12-Jan-2022 | Source : AG-IP News | Visits : 379
NEW YORK - The International Trademark Association (INTA) announced in a press release that it has filed an amicus brief on January 7, 2022, before the Court of Justice of the European Union (CJEU) in Harman International Industries, Inc v. AB SA (CJEU Case C-175/21), concerning the exhaustion of trademark rights in parallel import cases.

The Regional Court in Warsaw, Poland, referred the case to the CJEU, seeking guidance on how orders from the EU’s national courts in main infringement actions and in temporary measures actions should be formulated in cases of parallel imports when the actions are being upheld, so that the court orders do not overly burden the defendant on the one hand and provide adequate protection to the claimant on the other, while securing a free movement of goods and adequate protection of intellectual property rights. More specifically, the referred question concerns how claimants formulate claims in court actions introduced before a national court.

In its amicus brief, INTA argues that the practice of EU member states’ national courts when ordering remedies provided under the Enforcement Directive in parallel import cases, to describe the goods to which the above remedies apply as “goods which have not been put on the market within the European Economic Area (EEA) by the right holder or with his consent,” does not violate Article 15 (1) of the EU TM Regulation or Article 36 second sentence TFEU (Treaty on the Functioning of the European Union).

Further, INTA submits that to adopt wording that does not stem from the EU legislation—as proposed by the referring court—entails the risk of escaping the CJEU’s uniform interpretation of these provisions and may also result in multiple levels of protection in EU member states.

INTA also argues that the above-mentioned wording does not contribute to a partitioning of markets per se while the referring court’s proposed solution will not contribute to the elimination of any such risk. Moreover, the proposed solution may also result in the trademark owners being de facto unable to enforce their rights.

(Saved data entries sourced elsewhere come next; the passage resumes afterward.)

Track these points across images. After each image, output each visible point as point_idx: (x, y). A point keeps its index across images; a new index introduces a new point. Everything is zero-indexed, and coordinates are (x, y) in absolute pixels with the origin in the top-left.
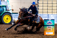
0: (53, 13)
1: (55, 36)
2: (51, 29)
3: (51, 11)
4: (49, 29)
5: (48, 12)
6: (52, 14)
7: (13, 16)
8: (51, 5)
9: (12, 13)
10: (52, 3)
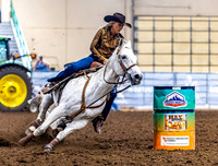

Finally, while referring to the applicable EU case law on parallel imports and, more specifically, the burden of proof in parallel import cases, INTA argues that the referring court’s proposed solution would shift the burden of proof to the trademark owner, which would contradict existing CJEU case law and would undermine the protection of trademark owner’s rights under the regional EU trademark system. As the latter provides a delicate balance of rights and liabilities in the form of remedies available to both the trademark owner and the importer, the shift in burden of proof would undermine this balance.